Scientists have been working to improve lithium-ion battery technology for years. And with the recent spate of fires from smartphones, hoverboards, and laptops, I’m fairly certain that research in this area has ramped up significantly. A quick search of Ceramic Tech Today yields dozens of articles, all describing some of the latest achievements in lithium battery research.

Now, a new development has emerged from a research team at Drexel University that would significantly reduce the chances of a battery malfunction. Yury Gogotsi, Distinguished University and Bach professor at the College of Engineering, and his team of researchers from the Department of Materials Science and Engineering developed a process using nanodiamonds to curb the growth of dendrites in lithium batteries.

Dendrites are those pesky growths—like unwanted vines growing in your garden—that form inside a battery due to the constant flow of ions when the battery is in use or being charged. Over a period of time, dendrites can grow enough to break through the battery’s separator, joining positive and negative into one large short-circuited fire.

Nanodiamonds, carbon-based particles 10,000 times narrower than a human hair, have found their calling in a number of applications, including automotive lubricants, polishing compounds, and even skincare products. In fact, Gogotsi has already been experimenting with nanodiamonds for drug delivery applications.

According to Drexel’s news release, one way to minimize dendrite formation is to use a lithium-filled graphite electrode, as opposed to a pure lithium electrode. Graphite prevents dendrite formation but doesn’t hold as much energy as pure lithium. So your choice is either no dendrite formation and a battery with less energy storage, or a battery with higher energy storage and the chance of dendrite formation.

Gogotsi and team solved this dilemma by adding nanodiamonds to the battery’s electrolyte. Because lithium ions like nanodiamonds, they join together in an orderly manner as they’re plating the electrode. According to the paper, “lithium prefers to adsorb onto nanodiamond surfaces with a low diffusion energy barrier, leading to uniformly deposited lithium arrays.”

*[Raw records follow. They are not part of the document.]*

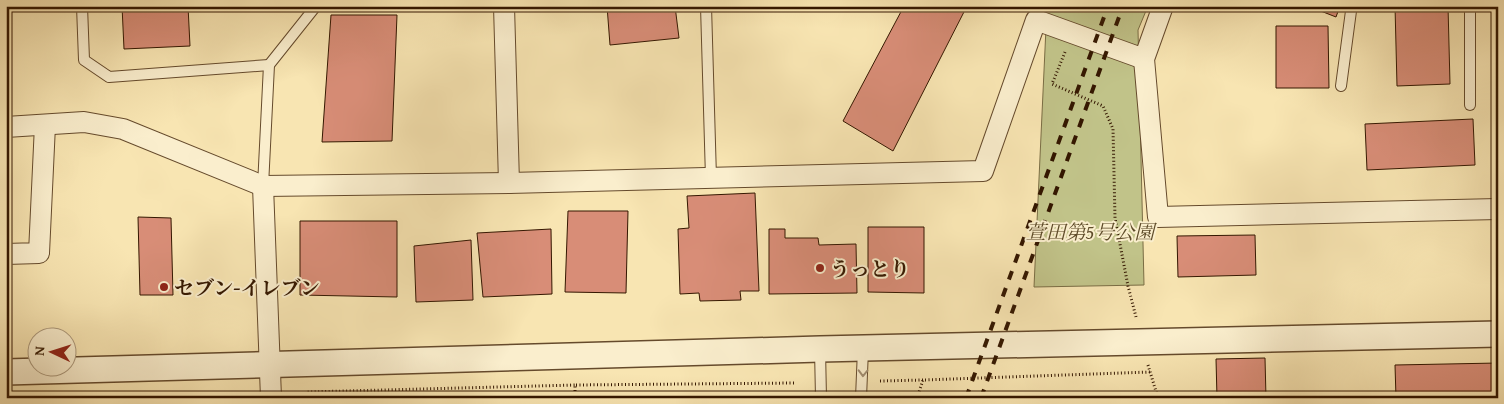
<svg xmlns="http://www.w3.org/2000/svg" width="1504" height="404" viewBox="0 0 1504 404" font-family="'Gentium Book Plus','Noto Serif JP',serif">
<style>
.green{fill:#c1c389;stroke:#7a6d44}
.building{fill:#d88d77;stroke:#341700}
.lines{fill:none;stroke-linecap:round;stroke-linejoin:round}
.service-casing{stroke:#654a2c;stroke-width:12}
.minor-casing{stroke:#654a2c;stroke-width:22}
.tertiary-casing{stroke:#654a2c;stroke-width:28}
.path{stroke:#341700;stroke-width:3;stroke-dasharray:1 2.5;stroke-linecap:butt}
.service{stroke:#faeecd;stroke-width:10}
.minor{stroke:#faeecd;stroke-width:20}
.tertiary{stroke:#faeecd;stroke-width:25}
.rail{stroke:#341700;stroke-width:4;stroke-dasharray:9 9;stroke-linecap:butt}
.oneway{stroke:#a18d71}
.poi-dot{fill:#8f2418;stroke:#faeecd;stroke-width:2}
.labels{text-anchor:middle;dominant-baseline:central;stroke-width:4;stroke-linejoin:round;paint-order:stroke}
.park-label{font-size:20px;font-style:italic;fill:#5e4b29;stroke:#faeecd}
.poi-label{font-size:20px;font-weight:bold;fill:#341700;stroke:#faeecd;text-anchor:start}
</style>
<rect width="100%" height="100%" fill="#f8e5b2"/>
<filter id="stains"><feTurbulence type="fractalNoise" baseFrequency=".004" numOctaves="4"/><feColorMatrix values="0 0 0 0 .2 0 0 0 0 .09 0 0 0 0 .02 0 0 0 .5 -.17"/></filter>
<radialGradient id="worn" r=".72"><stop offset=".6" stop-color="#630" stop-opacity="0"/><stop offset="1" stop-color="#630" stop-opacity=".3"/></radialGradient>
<!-- green -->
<polygon class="green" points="1047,6 1148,6 1138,30 1144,285 1034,287"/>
<!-- building -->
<g class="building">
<polygon points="122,6 188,6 190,46 124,49"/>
<polygon points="607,6 675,6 679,38 610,45"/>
<polygon points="904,6 967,6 893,151 843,121"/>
<polygon points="1308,6 1340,6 1336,17"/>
<polygon points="1395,6 1448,6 1450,84 1397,86"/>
<polygon points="331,15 397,15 392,141 322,142"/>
<polygon points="1276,26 1328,26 1329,88 1276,88"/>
<polygon points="1473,119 1475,165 1367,170 1365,124"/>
<polygon points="755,193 759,291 740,291 741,300 700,301 699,293 680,294 678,229 689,228 687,196"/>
<polygon points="568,211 628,211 626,293 565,292"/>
<polygon points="138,217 171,218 173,295 140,295"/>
<polygon points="300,221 397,221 397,297 300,295"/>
<polygon points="868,227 924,227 924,293 868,292"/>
<polygon points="551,229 552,294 483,297 477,233"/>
<polygon points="769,229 785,229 785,238 818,238 819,245 856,244 857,293 769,294"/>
<polygon points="1255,235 1256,275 1178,277 1177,236"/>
<polygon points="471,240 473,300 416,302 414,246"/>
<polygon points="1265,358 1266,398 1217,398 1216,359"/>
<polygon points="1498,363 1498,398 1396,398 1395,365"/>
<rect x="700" y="394" width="31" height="4"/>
</g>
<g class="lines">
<defs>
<g id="service">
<polyline points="82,6 84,60 109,77 269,65"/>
<polyline points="706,6 711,178"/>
<polyline points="1470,6 1470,105"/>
<polyline points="1341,86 1351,11 1353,6"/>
<polyline points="263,186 269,65 316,6"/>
<polyline points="820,349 821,398"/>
<polyline points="861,398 863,349"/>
</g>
<g id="minor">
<polyline points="504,6 509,183"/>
<polyline points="1163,6 1144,59 1158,217 1498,209"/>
<polyline points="6,127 84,122 123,129 263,186 509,183 983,171 1036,20 1144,59"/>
<polyline points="263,186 271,398"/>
<polyline points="6,254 39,253 45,125"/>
</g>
<polyline id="tertiary" points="6,372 820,349 1498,334"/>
</defs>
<!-- service casing -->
<use href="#service" class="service-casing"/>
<!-- minor casing -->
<use href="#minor" class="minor-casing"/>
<!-- tertiary casing -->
<use href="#tertiary" class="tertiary-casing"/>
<!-- path -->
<g class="path">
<polyline points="1065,52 1052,84 1103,106 1113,129 1115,218 1128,286 1136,317"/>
<polyline points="1148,365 1158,398"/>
<polyline points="880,381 923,380"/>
<polyline points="305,398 307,392 575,385"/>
<polyline points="575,398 575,385 796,383"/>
<polyline points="917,398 923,380 1150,372"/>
</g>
<!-- service -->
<use href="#service" class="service"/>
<!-- minor -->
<use href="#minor" class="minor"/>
<!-- tertiary -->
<use href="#tertiary" class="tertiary"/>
<!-- rail -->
<g class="rail">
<polyline points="966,398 1108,6"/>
<polyline points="981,398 1123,6"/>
</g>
</g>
<!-- one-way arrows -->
<defs><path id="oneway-chevron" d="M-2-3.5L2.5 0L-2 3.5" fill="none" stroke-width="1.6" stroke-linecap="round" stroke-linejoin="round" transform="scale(1.25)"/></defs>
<use class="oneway" href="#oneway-chevron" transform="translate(863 373) rotate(91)"/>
<!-- markers -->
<g class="poi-dot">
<circle cx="820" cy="268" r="5"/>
<circle cx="164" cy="287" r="5"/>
</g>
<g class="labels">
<!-- park labels -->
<g class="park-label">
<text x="1090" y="231">萱田第5号公園</text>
</g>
<!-- poi labels -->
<g class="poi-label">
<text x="830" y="268">うっとり</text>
<text x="174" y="287">セブン-イレブン</text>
</g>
</g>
<!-- margin -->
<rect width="1504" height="404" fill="none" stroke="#f8e5b2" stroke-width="25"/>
<rect x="8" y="8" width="1489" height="389" fill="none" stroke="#341700" stroke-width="2.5"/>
<rect x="12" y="12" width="1479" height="379" fill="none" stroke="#341700"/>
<!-- north arrow -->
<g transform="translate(52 352) rotate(274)"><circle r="24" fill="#faeecd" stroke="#ab987b"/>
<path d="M0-4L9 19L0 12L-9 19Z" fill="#8f2418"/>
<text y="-8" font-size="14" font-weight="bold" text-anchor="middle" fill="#341700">N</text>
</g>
<rect width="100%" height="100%" filter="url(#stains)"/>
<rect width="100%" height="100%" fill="url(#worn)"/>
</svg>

Dendrite formation (left column) can result in lithium battery malfunctions. Adding nanodiamonds to the electrolyte creates order and prevents dendrite formation. Credit: Drexel University.

After 100 cycles of charging and discharging, the researchers found that nanodiamonds contributed to the formation of uniform lithium ion deposits and suppression of dendrite formation. This is a huge breakthrough for lithium-ion batteries—however, Gogotsi believes this is only the beginning of exploring electrolyte additives.

“It’s potentially game-changing, but it is difficult to be 100% certain that dendrites will never grow,” Gogotsi says in the release. “To ensure safety, additives to electrolytes, such as nanodiamonds, need to be combined with other precautions, such as using non-flammable electrolytes, safer electrode materials, and stronger separators.

“It’s important to remember that additives suppressing dendrite growth should be combined with more sturdy separators and other safety features to exclude the chance of a short-circuit,” he writes in an email.

Future applications

Besides the obvious—smartphones and laptops—Gogotsi suggests the process can initially be used in less critical applications. “New materials and technologies are usually introduced in applications that have smaller volumes and more tolerance to risk,” he adds. “We envision that this approach can be used in small coin cell batteries, in applications that require a shorter cyclic lifetime (home tools), or military applications where much better performance justifies some risks. When proven safe and scaled-up during use in niche applications, the technology may spread out to large-volume applications as well.”

The paper, published in Nature Communications, is “Nanodiamonds suppress the growth of lithium dendrites” (DOI: 10.1038/s41467-017-00519-2).